Source: Fray’s Golden Recipes for the use of all ages, E. Fray
Broom Tops
There is no remedy so healthful to those who suffer from heaviness of the limbs and tendency to dropsy as a decoction of fresh broom tops. Half an ounce of the tops should be boiled in a pint of water down to a gill. A wine-glassful every three hours.
Source: Fray’s Golden Recipes for the use of all ages, E. Fray
Mutton Suet, The Value Of
One drop of warm mutton suet applied to any sore at night, just before retiring, will soon cause it to disappear; the same for chapped hands or parched lips. If people only knew the value of the healing properties of so simple a thing no housekeeper would be without it. For cuts or bruises it is almost indispensable. Keep the wound clean, and put a little suet, melted, on a rag, and you will be astonished to see how soon the sore will heal.
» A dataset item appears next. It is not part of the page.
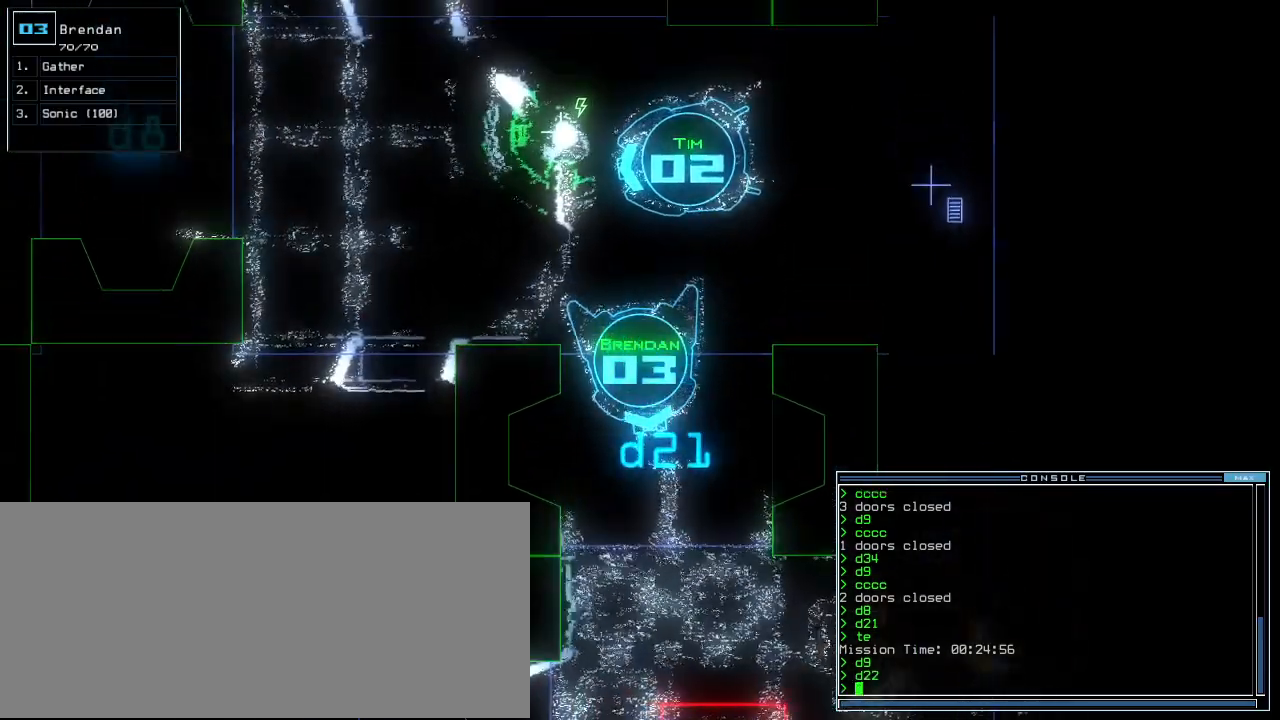
{"keys": [], "events": []}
Source: Fray’s Golden Recipes for the use of all ages, E. Fray
Bad Legs
A bad leg should be frequently washed in warm milk, and afterwards dusted with camphor dust, and a cure is the result; or, four ounces of mutton fat, taken from next the kidneys, melted and strained, and when cool mixed with one pennyworth of red precipitate, is one of the best remedies to use as an ointment for bad legs.
Source: Fray’s Golden Recipes for the use of all ages, E. Fray
Burdock
The value of this plant cannot be too much known for its direct action on the blood, whether for scurvy, skin eruptions, leprosy, scrofula, venereal, ulcers, kidney disease, convulsions, fits, &c. It is invaluable. Two ounces to be used to three pints of water. This simmer down to two pints; take a gill three times a day.
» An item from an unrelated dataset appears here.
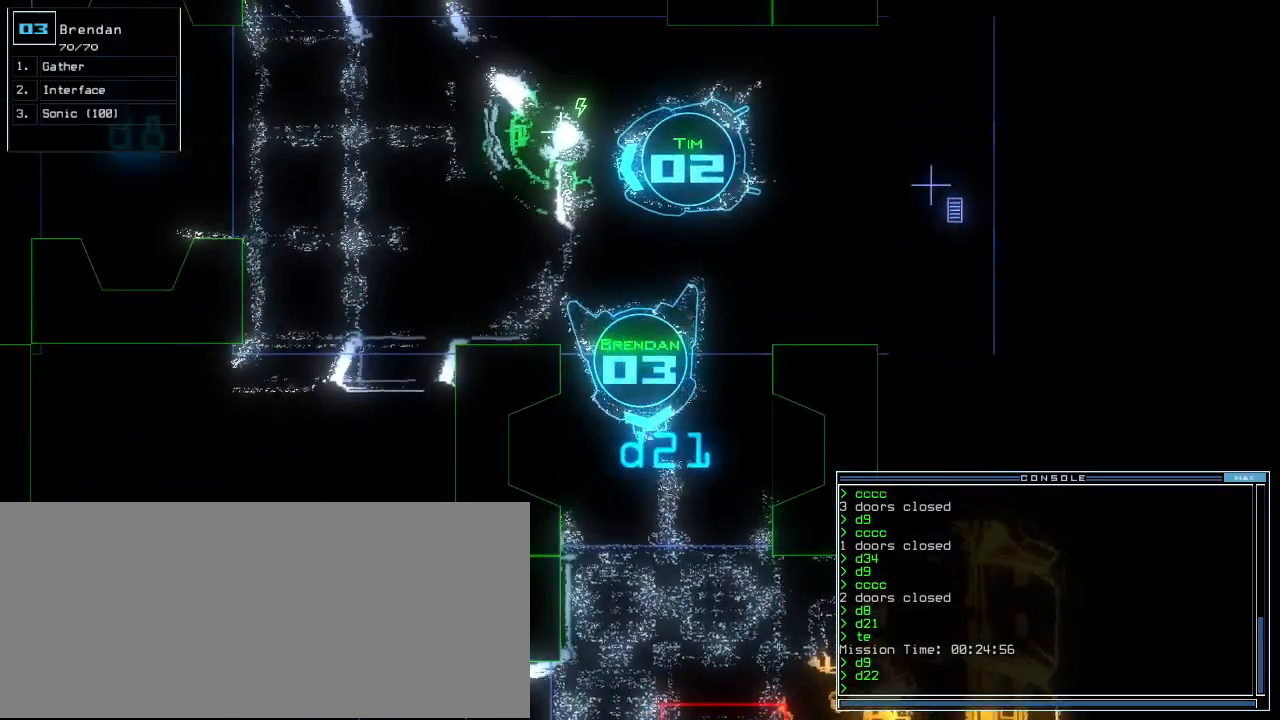
{"keys": [], "events": []}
Source: Fray’s Golden Recipes for the use of all ages, E. Fray
Excitement
The common meadow plant, Ladies’ Slipper, used as tea, is good for spasms, hysteria, cramps, nervous headache, fits, neuralgia, hypochondria, fevers, colic, debility, &c., and, wherever it is required to quiet the nervous system, is safer than opium and will act where opium fails. One ounce to a pint of boiling water.